Saved data entries:

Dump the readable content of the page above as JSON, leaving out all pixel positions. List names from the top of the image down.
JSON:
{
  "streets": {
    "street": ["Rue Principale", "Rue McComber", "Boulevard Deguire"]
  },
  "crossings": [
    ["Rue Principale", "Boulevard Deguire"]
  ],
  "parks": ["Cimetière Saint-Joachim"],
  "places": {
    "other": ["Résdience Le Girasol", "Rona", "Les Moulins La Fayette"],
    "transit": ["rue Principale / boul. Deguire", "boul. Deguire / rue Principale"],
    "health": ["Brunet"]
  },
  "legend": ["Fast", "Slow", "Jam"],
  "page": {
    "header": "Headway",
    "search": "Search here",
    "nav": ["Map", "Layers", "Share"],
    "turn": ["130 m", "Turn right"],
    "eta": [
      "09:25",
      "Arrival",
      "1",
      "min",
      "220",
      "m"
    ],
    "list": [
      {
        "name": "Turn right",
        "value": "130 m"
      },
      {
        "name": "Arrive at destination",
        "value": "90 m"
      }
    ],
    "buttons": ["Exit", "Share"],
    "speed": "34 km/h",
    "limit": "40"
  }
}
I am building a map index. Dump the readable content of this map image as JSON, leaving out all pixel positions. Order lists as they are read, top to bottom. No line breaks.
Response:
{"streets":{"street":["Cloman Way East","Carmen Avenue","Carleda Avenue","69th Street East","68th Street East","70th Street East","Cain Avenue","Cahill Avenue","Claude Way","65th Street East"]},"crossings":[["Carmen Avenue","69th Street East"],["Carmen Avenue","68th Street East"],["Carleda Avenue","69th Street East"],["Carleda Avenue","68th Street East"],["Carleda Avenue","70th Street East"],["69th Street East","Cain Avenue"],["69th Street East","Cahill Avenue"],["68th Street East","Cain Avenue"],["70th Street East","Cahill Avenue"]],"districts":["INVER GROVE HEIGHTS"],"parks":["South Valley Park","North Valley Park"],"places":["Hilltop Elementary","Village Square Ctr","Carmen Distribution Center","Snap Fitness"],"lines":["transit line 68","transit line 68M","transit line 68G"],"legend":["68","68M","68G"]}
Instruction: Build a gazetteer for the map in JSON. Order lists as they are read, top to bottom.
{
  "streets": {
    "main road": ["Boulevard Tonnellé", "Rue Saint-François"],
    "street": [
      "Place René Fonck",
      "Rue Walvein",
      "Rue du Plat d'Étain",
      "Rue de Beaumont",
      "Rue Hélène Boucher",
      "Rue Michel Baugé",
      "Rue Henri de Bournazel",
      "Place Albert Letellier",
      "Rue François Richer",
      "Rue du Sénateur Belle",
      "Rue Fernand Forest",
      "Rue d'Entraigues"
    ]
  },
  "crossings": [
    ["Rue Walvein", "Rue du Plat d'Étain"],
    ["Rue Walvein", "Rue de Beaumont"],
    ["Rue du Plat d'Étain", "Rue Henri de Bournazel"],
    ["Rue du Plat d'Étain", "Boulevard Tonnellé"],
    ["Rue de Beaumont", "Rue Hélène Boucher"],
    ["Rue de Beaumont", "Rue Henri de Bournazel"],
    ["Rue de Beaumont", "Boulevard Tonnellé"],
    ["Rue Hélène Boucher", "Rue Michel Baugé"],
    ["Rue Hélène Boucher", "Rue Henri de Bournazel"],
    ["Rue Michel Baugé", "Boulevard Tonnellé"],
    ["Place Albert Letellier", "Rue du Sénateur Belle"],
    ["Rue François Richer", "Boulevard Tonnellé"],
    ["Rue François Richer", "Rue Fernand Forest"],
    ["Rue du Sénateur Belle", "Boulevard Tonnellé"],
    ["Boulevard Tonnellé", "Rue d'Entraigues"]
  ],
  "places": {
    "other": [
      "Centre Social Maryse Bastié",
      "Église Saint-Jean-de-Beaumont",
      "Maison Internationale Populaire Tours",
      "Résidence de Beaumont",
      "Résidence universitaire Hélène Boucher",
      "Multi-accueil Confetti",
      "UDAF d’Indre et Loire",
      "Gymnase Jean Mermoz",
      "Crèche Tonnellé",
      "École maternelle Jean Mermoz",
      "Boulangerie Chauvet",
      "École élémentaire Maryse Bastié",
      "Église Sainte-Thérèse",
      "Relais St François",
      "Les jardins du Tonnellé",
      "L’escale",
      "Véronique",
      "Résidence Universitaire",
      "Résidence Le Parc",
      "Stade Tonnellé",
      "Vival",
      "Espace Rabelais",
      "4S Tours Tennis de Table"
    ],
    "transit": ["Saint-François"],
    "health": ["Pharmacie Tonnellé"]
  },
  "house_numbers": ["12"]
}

:: Assignment ::
In the data above, find each line that uses the string "they". Copy it.

:: Output below ::
I am building a map index. Dump the readable content of this map image as JSON, leaving out all pixel positions. Order lists as they are read, top to bottom. No line breaks.
Instruction: Build a gazetteer for the map in JSON. Order lists as they are read, top to bottom.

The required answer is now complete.